Fancy grabbed her arm and hurried her to the kitchen where Sophie sat at the bar with a glass of tea in her hand. “There’re cookies that Dessa made before she left on Friday. Tina is taking a nap, and Theron is at the church with the preacher interviewing a new youth minister. Sophie wouldn’t say a word until you got here, and I’m dyin’ to hear. Your tea is already poured, so sit down.”
Kate downed half the glass of tea, picked up a cookie, and bit off a healthy chunk. “Dessa is a godsend. Don’t ever let Theron fire her.”
“Dessa isn’t going anywhere.” Fancy looked at Sophie. “OK, now tell us what happened since the funeral.”
Kate picked up another cookie and turned around to face Sophie too. “Shoot,” she said.
“Nothing much. Just the expected. He made this big to-do about getting up early and making a lot of noise, so if I didn’t like it, I could sell out to him right then. So the next morning I was up and had breakfast ready before he even crawled out of bed. I hope it shocked the dickens out of him, because it wasn’t easy getting up at four thirty or lying about it either,” Sophie said.
Kate giggled and her pecan-colored eyes lit up. She wore cut-off jean shorts that were frayed at the hems and stopped mid-thigh. A bright orange tank top stretched over her frame like a second skin, and her black hair was pulled up with a big plastic clip.
“I told you that she’d get ahead of him on the first rattle out of the bucket,” Fancy said.
She was almost five feet tall and eight months pregnant. Her pale blue maternity top was stretched out to the last thread. She had clipped her blonde hair up to keep it from sticking to her neck. She had blue eyes, but they weren’t the same color as Elijah’s. Fancy’s had the warmth of a summer sky. Elijah’s had the chill of a mountaintop capped with a layer of snow.

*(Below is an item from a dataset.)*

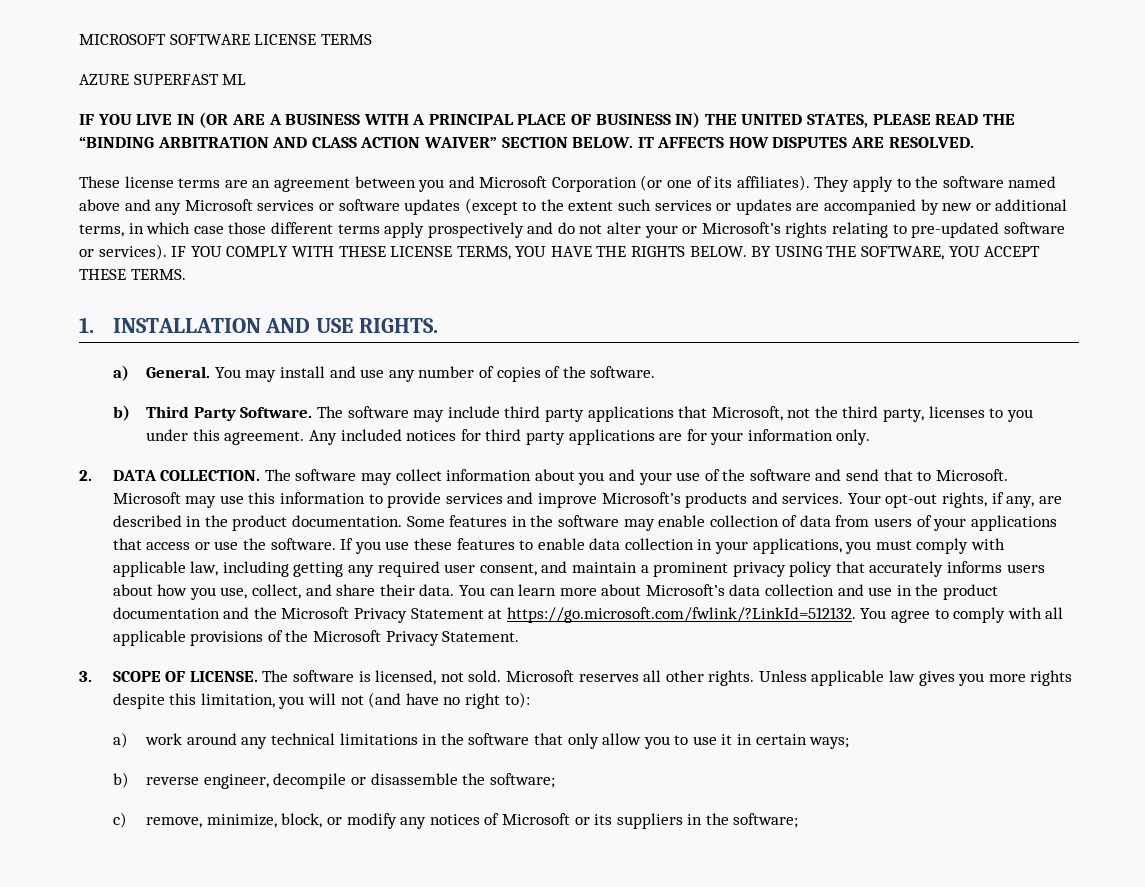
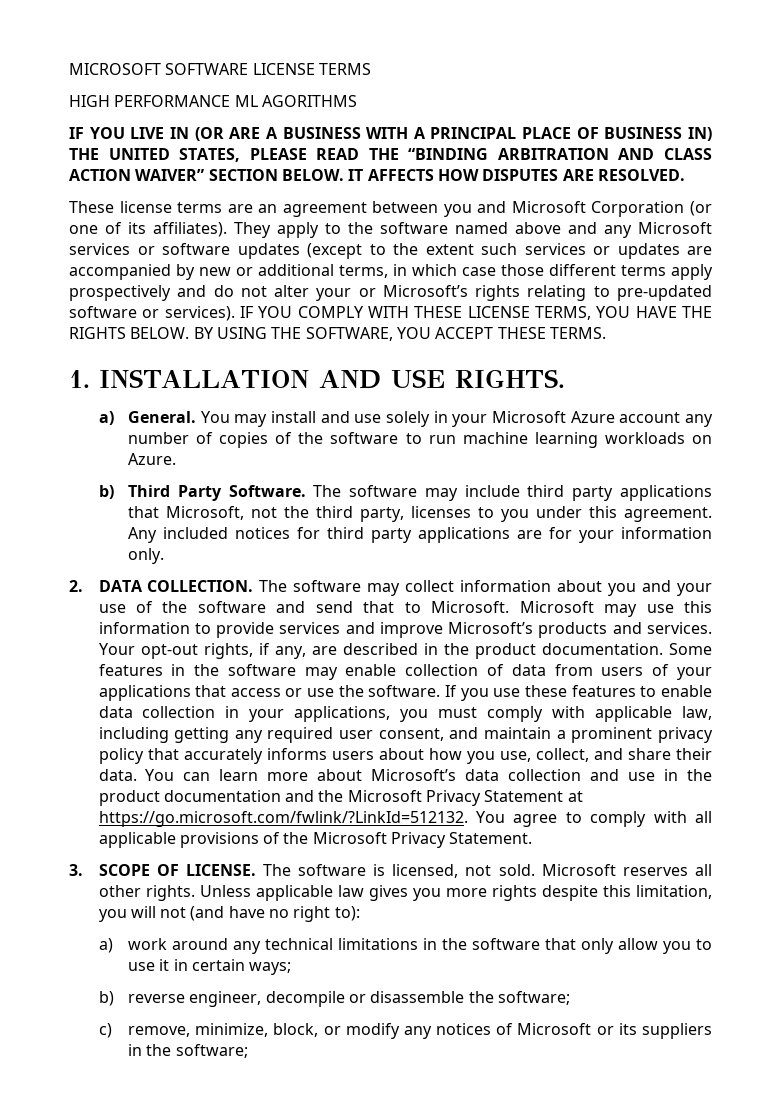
[79,74,219,85] AZURE SUPERFAST -> [69,95,231,107] HIGH PERFORMANCE
(247, 79) none -> [261,95,357,107] AGORITHMS
(385, 373) none -> [386,411,681,427] solely in your Microsoft Azure account
[590,366,656,378] software. -> [330,432,712,448] [128,453,177,465] software to run machine learning workloads on Azure.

To take her mind off Elijah, Sophie reached out and touched Fancy’s stomach about the time the baby kicked. “She wants out of there. Why don’t you have her early?”
“Believe me, I would if I could. The doctor says if she’s not here in two weeks he’s going to induce labor,” Fancy said.
“You absolutely sure it’s a girl?”
“Looked like it on the ultrasound. Lord help us if it’s not. Tina is expecting a sister. She might toss a brother in the trash can,” Fancy said.
“If it’s a mistake and a boy after all, I’ll take Tina,” Sophie said. “I can raise her as my own and not have to worry with a man.”
“I don’t think so,” Fancy singsonged.
“And besides all that, you are changing the subject, and you don’t get to do that. Is that tall, good-lookin’ Native American goin’ to be your life after wife?” Kate asked.